DESCRIPTION OF THE TASK: Could you restate every record below word for word?

[RECORDS FOR THIS TASK]

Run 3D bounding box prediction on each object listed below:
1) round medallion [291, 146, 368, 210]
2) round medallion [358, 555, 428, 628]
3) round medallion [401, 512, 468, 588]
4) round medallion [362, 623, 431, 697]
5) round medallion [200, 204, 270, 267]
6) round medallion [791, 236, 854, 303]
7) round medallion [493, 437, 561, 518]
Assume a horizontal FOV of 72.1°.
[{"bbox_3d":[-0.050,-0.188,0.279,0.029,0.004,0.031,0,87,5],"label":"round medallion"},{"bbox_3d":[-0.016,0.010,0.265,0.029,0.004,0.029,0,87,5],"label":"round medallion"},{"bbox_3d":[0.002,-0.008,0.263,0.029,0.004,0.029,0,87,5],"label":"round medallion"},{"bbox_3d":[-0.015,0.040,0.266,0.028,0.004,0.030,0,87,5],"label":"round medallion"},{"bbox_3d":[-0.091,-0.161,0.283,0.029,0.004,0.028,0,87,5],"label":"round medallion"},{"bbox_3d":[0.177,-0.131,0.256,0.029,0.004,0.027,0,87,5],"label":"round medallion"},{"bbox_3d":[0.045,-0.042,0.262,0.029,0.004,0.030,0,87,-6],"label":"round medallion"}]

[/RECORDS FOR THIS TASK]

SOLUTION:
Run 3D bounding box prediction on each object listed below:
1) round medallion [291, 146, 368, 210]
2) round medallion [358, 555, 428, 628]
3) round medallion [401, 512, 468, 588]
4) round medallion [362, 623, 431, 697]
5) round medallion [200, 204, 270, 267]
6) round medallion [791, 236, 854, 303]
7) round medallion [493, 437, 561, 518]
Assume a horizontal FOV of 72.1°.
[{"bbox_3d":[-0.050,-0.188,0.279,0.029,0.004,0.031,0,87,5],"label":"round medallion"},{"bbox_3d":[-0.016,0.010,0.265,0.029,0.004,0.029,0,87,5],"label":"round medallion"},{"bbox_3d":[0.002,-0.008,0.263,0.029,0.004,0.029,0,87,5],"label":"round medallion"},{"bbox_3d":[-0.015,0.040,0.266,0.028,0.004,0.030,0,87,5],"label":"round medallion"},{"bbox_3d":[-0.091,-0.161,0.283,0.029,0.004,0.028,0,87,5],"label":"round medallion"},{"bbox_3d":[0.177,-0.131,0.256,0.029,0.004,0.027,0,87,5],"label":"round medallion"},{"bbox_3d":[0.045,-0.042,0.262,0.029,0.004,0.030,0,87,-6],"label":"round medallion"}]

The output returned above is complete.